GOAL. Rewrite the material starting at the line with "common name: Pine grosbeak" and ending at the line with "genus: Junco", putting "Latin name" wherever "scientific name" appears and keeping everything else the same.

(Dataset items)
===

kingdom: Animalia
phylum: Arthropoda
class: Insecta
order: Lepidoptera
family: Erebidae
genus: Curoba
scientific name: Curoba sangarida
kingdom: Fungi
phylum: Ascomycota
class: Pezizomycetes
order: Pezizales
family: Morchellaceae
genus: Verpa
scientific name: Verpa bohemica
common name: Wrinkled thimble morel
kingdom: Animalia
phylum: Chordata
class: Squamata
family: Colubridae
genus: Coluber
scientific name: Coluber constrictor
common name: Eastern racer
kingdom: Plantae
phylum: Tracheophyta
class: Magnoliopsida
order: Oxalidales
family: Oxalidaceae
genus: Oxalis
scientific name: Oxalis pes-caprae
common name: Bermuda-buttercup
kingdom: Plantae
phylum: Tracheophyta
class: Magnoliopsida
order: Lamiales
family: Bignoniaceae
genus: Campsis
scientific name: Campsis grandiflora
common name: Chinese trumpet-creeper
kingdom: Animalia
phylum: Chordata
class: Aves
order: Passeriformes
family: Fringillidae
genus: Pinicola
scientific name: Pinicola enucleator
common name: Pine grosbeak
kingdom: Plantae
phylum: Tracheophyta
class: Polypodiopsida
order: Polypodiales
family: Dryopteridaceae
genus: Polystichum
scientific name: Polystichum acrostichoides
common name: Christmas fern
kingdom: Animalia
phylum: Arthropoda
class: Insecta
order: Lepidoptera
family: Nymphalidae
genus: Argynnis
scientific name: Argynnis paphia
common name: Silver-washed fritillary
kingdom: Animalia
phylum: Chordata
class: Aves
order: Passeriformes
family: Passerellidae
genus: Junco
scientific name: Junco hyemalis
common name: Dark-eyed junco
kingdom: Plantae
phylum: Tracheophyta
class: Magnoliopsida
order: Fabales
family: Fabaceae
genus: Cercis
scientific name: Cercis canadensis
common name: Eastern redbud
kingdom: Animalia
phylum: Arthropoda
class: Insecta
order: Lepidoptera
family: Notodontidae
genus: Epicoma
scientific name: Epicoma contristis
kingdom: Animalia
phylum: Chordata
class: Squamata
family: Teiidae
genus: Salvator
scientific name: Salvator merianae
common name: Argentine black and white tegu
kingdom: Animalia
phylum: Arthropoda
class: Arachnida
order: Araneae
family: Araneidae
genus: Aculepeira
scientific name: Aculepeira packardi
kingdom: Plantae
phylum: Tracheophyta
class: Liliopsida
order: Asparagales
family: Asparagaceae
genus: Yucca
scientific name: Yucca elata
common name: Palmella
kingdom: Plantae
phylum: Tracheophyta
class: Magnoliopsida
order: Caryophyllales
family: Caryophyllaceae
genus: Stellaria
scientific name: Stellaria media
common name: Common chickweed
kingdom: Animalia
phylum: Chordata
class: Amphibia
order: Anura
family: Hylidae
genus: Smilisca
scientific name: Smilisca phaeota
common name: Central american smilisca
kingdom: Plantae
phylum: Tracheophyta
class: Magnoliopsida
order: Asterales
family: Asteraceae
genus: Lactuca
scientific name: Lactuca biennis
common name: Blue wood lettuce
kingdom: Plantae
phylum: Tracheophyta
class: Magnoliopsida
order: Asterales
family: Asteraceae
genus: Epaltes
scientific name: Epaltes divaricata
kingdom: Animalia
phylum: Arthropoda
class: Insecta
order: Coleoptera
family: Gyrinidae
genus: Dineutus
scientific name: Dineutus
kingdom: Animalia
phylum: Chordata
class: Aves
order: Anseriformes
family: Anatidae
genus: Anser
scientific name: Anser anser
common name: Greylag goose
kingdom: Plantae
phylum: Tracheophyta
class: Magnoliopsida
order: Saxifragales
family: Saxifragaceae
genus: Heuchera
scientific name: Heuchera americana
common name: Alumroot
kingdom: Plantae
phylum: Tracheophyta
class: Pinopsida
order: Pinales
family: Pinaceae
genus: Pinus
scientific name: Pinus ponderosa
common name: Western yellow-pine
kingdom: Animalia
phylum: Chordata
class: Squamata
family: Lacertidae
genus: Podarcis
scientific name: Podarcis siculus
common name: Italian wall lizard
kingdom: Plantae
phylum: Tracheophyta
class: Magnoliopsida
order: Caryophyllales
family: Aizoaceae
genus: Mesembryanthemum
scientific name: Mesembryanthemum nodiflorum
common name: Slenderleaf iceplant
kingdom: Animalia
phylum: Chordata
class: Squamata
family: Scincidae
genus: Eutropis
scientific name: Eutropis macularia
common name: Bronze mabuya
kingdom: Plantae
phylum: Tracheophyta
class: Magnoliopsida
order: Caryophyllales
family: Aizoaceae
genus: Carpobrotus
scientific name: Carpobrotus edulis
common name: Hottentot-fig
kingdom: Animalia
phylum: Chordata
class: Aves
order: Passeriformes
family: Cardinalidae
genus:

===

REPLY TO THE TASK.
common name: Pine grosbeak
kingdom: Plantae
phylum: Tracheophyta
class: Polypodiopsida
order: Polypodiales
family: Dryopteridaceae
genus: Polystichum
Latin name: Polystichum acrostichoides
common name: Christmas fern
kingdom: Animalia
phylum: Arthropoda
class: Insecta
order: Lepidoptera
family: Nymphalidae
genus: Argynnis
Latin name: Argynnis paphia
common name: Silver-washed fritillary
kingdom: Animalia
phylum: Chordata
class: Aves
order: Passeriformes
family: Passerellidae
genus: Junco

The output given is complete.